Detecting community structure in networks using edge prediction methods
Community detection and edge prediction are both forms of link mining: they are concerned with discovering the relations between vertices in networks. Some of the vertex similarity measures used in edge prediction are closely related to the concept of community structure. We use this insight to propose a novel method for improving existing community detection algorithms by using a simple vertex similarity measure. We show that this new strategy can be more effective in detecting communities than the basic community detection algorithms.
💡 Research Summary
The paper investigates the relationship between community detection and edge prediction, two tasks that both aim to uncover latent relationships in networks. Recognizing that many vertex similarity measures used for link prediction (e.g., common neighbors, Jaccard, Adamic‑Adar) are closely tied to the notion of community structure, the authors propose a straightforward preprocessing step that re‑weights the edges of a given graph based on such similarity scores.
The method works as follows: for every pair of vertices (i, j) a similarity score s(i,j) is computed using a chosen metric. If an edge already exists between i and j, the original binary entry is multiplied by s(i,j), producing a weighted edge; if no edge exists, the weight remains zero. The resulting weighted graph preserves the original topology but emphasizes connections that are supported by strong similarity, while down‑weighting weak or noisy links.
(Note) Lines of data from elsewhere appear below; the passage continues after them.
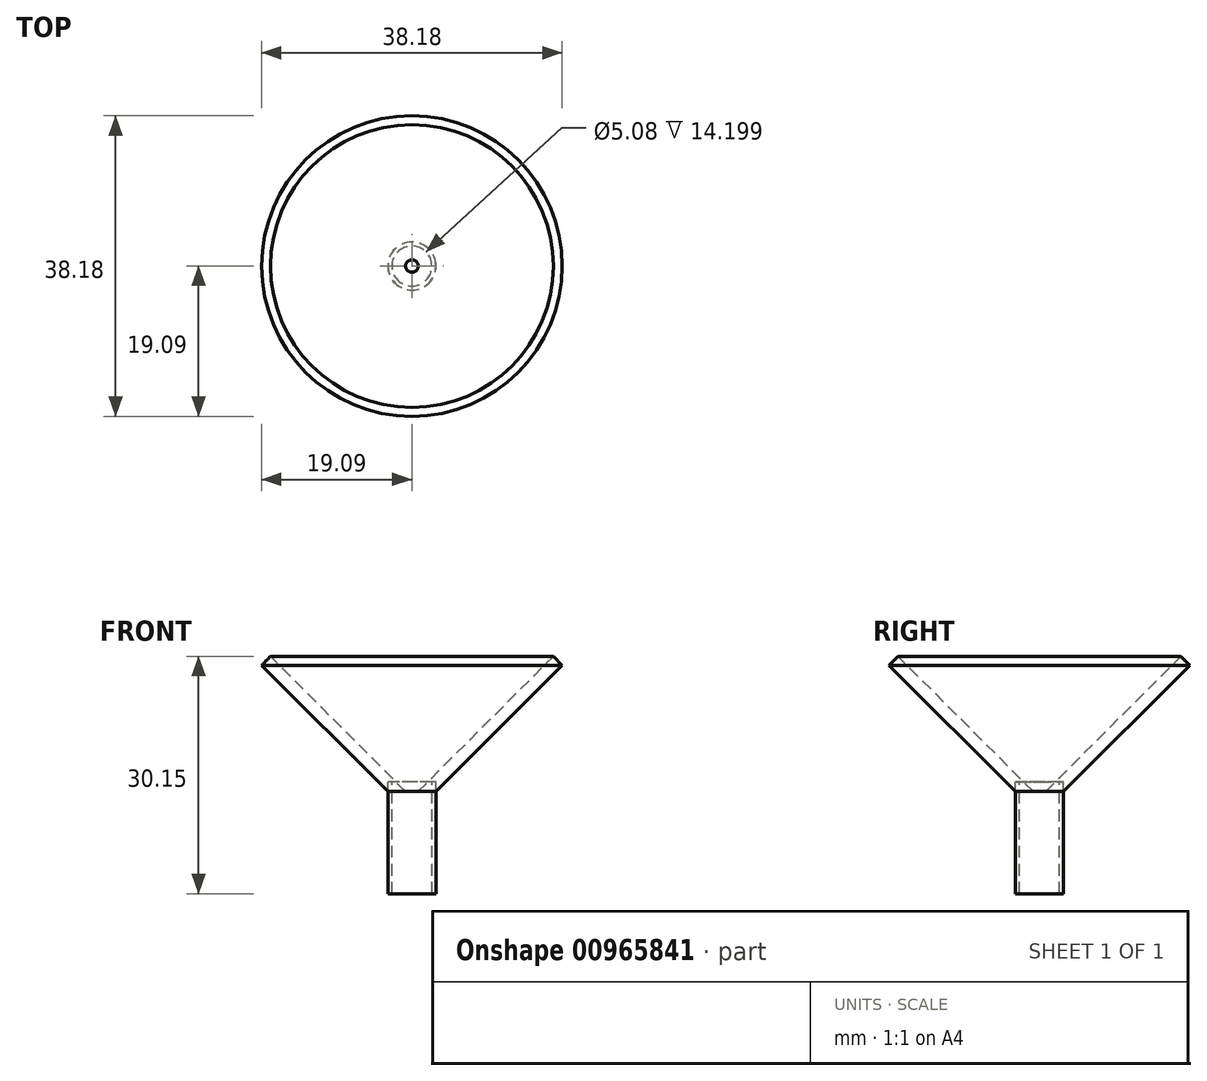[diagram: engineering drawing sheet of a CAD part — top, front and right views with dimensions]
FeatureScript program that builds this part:
annotation { "Feature Type Name" : "Feature", "Feature Type Description" : "" }
export const myFeature = defineFeature(function(context is Context, id is Id, definition is map)
    precondition{}
    {
        {
            var Q0;
            Q0=qCreatedBy(makeId("Front.planeOp"),FACE);
            var sketch = newSketch(context, id + "F0", { "sketchPlane" : qUnion([Q0])});
            skLineSegment(sketch, "E0.bottom", {"start": v(-3.18, 0.8) * mm, "end": v(-3.06, 0.8) * mm, "construction": true});
            skLineSegment(sketch, "E0.top", {"start": v(-3.18, -0.8) * mm, "end": v(3.18, -0.8) * mm, "construction": true});
            skLineSegment(sketch, "E0.left", {"start": v(-3.17, 0.8) * mm, "end": v(-3.18, -0.8) * mm, "construction": true});
            skLineSegment(sketch, "E0.right", {"start": v(3.18, 0.8) * mm, "end": v(3.18, -0.8) * mm, "construction": true});
            skPoint(sketch, "E0.middle", {"position": v(0, 0) * mm});
            skLineSegment(sketch, "E1", {"start": v(-3.18, -0.8) * mm, "end": v(-41.28, -0.8) * mm, "construction": true});
            skLineSegment(sketch, "E2", {"start": v(-0.8, 0.8) * mm, "end": v(-17.96, 17.96) * mm});
            skLineSegment(sketch, "E3", {"start": v(-17.96, 17.96) * mm, "end": v(-19.1, 16.83) * mm});
            skLineSegment(sketch, "E4", {"start": v(-19.1, 16.83) * mm, "end": v(-3.06, 0.8) * mm});
            skLineSegment(sketch, "E5", {"start": v(0, -0.8) * mm, "end": v(0, 24.6) * mm, "construction": true});
            skPoint(sketch, "E6.orphan", {"position": v(-2.26, 0) * mm});
            skLineSegment(sketch, "E7.trimOffspring", {"start": v(-0.8, 0.8) * mm, "end": v(3.18, 0.8) * mm, "construction": true});
            skLineSegment(sketch, "E8", {"start": v(-3.06, 0.8) * mm, "end": v(-0.8, 0.8) * mm});
            skLineSegment(sketch, "E9.MirrorCS", {"start": v(0.8, 0.8) * mm, "end": v(17.96, 17.96) * mm});
            skLineSegment(sketch, "E10.MirrorCS", {"start": v(17.96, 17.96) * mm, "end": v(19.1, 16.83) * mm});
            skLineSegment(sketch, "E11.MirrorCS", {"start": v(19.1, 16.83) * mm, "end": v(3.06, 0.8) * mm});
            skLineSegment(sketch, "E12.MirrorCS", {"start": v(3.06, 0.8) * mm, "end": v(0.8, 0.8) * mm});
            skSolve(sketch);
        }
        {
            var Q0;
            Q0=makeQuery(id+"F0.imprint","IMPRINT",FACE,{"disambiguationData":[TD([[makeQuery(id+"F0.imprint","IMPRINT",EDGE,{"derivedFrom":sQuery(id+"F0.wireOp",EDGE,"E9.MirrorCS")}),-1.0]])]});
            var Q1;
            Q1=makeQuery(id+"F0.imprint","IMPRINT",FACE,{"disambiguationData":[TD([[makeQuery(id+"F0.imprint","IMPRINT",EDGE,{"derivedFrom":sQuery(id+"F0.wireOp",EDGE,"E2")}),1.0]])]});
            var Q2;
            Q2=sQuery(id+"F0.wireOp",EDGE,"E5");
            revolve(context, id + "F1", {"surfaceOperationType" : NewSurfaceOperationType.NEW, "entities" : qUnion([Q0, Q1]), "axis" : qUnion([Q2]), "revolveType" : RevolveType.FULL});
        }
        {
            var Q0;
            Q0=qCreatedBy(makeId("Top.planeOp"),FACE);
            var sketch = newSketch(context, id + "F2", { "sketchPlane" : qUnion([Q0])});
            skCircle(sketch, "E13", {"center": v(0, 0) * mm, "radius": 2.54 * mm});
            skCircle(sketch, "E14", {"center": v(0, 0) * mm, "radius": 3.05 * mm});
            skSolve(sketch);
        }
        {
            var Q0;
            Q0=makeQuery(id+"F2.imprint","IMPRINT",FACE,{"disambiguationData":[TD([[makeQuery(id+"F2.imprint","IMPRINT",EDGE,{"derivedFrom":sQuery(id+"F2.wireOp",EDGE,"E13")}),-1.0]])]});
            extrude(context, id + "F3", {"entities" : qUnion([Q0]), "depth" : -12.2 * mm, "offsetDistance" : 25.4 * mm, "hasSecondDirection" : true, "secondDirectionOppositeDirection" : false, "secondDirectionDepth" : 2 * mm});
        }
        {
            var Q0;
            Q0=makeQuery(id+"F1.opRevolve","SWEPT_FACE",FACE,{"disambiguationData":[OSD([sQuery(id+"F0.wireOp",EDGE,"E8")])]});
            var sketch = newSketch(context, id + "F4", { "sketchPlane" : qUnion([Q0])});
            skCircle(sketch, "E15", {"center": v(0, 0) * mm, "radius": 0.8 * mm});
            skSolve(sketch);
        }
        {
            var Q0;
            Q0=makeQuery(id+"F4.imprint","IMPRINT",FACE,{"disambiguationData":[TD([[makeQuery(id+"F4.imprint","IMPRINT",EDGE,{"derivedFrom":sQuery(id+"F4.wireOp",EDGE,"E15")}),1.0]])]});
            extrude(context, id + "F5", {"entities" : qUnion([Q0]), "depth" : 0.04 * mm, "offsetDistance" : 25.4 * mm});
        }
    });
Once the graph has been transformed, any off‑the‑shelf community detection algorithm can be applied without modification. The authors test four widely used algorithms—Louvain, Infomap, FastGreedy, and Walktrap—on both the original and the similarity‑weighted graphs. Experiments are conducted on synthetic LFR benchmark networks with varying mixing parameters, as well as on several real‑world datasets (Zachary’s Karate Club, DBLP co‑authorship, protein‑protein interaction, email communication). Performance is evaluated using precision, recall, F1‑score, Normalized Mutual Information (NMI), and modularity.
Results consistently show that the similarity‑weighted graphs lead to higher quality partitions. On synthetic networks with high mixing (μ ≥ 0.5) the NMI improvement ranges from 0.08 to 0.12 points. In real networks, NMI increases from 0.71 to 0.78 on DBLP and from 0.62 to 0.70 on the PPI network, while the Karate Club case remains perfect. A robustness test adds random edges (5‑15 % noise) to the original graphs; the baseline algorithms suffer steep NMI drops, whereas the weighted approach exhibits only marginal degradation (≤ 0.03 NMI loss at 10 % noise), demonstrating enhanced resistance to spurious connections.
The authors discuss computational considerations: naïve similarity computation is O(|V|²), which can be mitigated through sparse matrix techniques or sampling‑based approximations for large graphs. They also note that the choice of similarity function can affect results and suggest future work on learning‑based similarity measures that incorporate node attributes.
In conclusion, the study presents a simple yet effective strategy—leveraging edge prediction similarity scores as a preprocessing weighting scheme—to boost the performance of existing community detection methods. The approach requires no changes to the underlying algorithms, works across diverse network domains, and offers particular benefits for sparse or noisy graphs, making it a practical addition to the network analyst’s toolkit.